Я вспомнила совсем юное, конопатое лицо рыжего латника. Серьёзное и задумчивое Ахлана. Суровое и небритое собственного брата. И содрогнулась от мысли, что для этих людей смерть, мерзкая и отвратительная — просто работа. Такая же будничная, как для меня выпекание пирожков с кухаркой.

Может и хорошо, что Адану не пришлось больше жить с нами под одной крышей, выслушивая упрёки и пряча глаза... Но я всё же предпочла бы, чтоб его неуязвимость для гнили осталась неизвестной. Чтобы не был одним из них, чтобы остался с родными. Мне ведь уже не десять. Просто я не знаю, как извиниться.

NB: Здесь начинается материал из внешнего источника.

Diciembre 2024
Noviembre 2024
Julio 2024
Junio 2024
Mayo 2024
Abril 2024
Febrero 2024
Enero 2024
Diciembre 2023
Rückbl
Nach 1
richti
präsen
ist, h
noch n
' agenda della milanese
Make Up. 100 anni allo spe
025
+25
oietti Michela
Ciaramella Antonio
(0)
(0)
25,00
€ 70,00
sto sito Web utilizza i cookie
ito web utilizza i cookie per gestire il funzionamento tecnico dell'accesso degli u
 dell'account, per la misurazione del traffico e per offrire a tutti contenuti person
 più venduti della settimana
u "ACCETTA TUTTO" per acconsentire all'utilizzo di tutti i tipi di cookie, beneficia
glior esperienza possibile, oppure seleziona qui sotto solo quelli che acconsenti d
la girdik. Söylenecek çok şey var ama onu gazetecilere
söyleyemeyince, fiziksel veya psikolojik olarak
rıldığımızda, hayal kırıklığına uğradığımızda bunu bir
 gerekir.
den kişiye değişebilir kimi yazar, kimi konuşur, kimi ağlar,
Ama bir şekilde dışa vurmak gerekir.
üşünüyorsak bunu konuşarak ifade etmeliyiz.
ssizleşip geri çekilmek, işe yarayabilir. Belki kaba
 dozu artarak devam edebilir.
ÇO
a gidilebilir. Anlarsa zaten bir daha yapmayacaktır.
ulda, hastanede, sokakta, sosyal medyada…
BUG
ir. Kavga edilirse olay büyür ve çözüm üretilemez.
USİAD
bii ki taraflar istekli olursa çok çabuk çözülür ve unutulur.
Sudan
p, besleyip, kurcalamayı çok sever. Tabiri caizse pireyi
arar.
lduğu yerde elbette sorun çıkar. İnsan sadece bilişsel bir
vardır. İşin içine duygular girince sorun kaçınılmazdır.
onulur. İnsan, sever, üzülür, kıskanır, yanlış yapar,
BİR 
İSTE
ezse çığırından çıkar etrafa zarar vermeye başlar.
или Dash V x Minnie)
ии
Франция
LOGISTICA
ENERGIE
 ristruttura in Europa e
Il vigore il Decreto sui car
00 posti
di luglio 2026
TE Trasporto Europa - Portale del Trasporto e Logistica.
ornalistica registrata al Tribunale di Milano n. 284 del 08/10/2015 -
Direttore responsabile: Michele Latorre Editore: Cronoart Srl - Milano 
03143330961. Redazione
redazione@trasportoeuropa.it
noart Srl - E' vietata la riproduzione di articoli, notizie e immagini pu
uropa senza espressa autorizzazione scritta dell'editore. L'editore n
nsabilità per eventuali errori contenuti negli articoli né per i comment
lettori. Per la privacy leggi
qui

Да и нужны ли теперь ему мои извинения?

Глава 4

Услышав лязг в замочной скважине, я разлепила веки и сморгнула сонливость.

Три ночи, проведённые в крепости Ордена, выдались тревожными. Постоянные мысли — эти древоточцы разума, — как же они измучили меня...

А что, если эликсир не подействовал? Вдруг меня плохо обработали, и гниль остались где-то в волосах или на вымоченной травяным раствором ночнушке? В общем, тяжело засыпать в карантинном изоляторе. Тем более, прямо здесь, вот на этой самой узкой койке у стены регулярно дожидаются своей участи другие заражённые. Что, если помещение и постель после них недостаточно тщательно стерилизовали?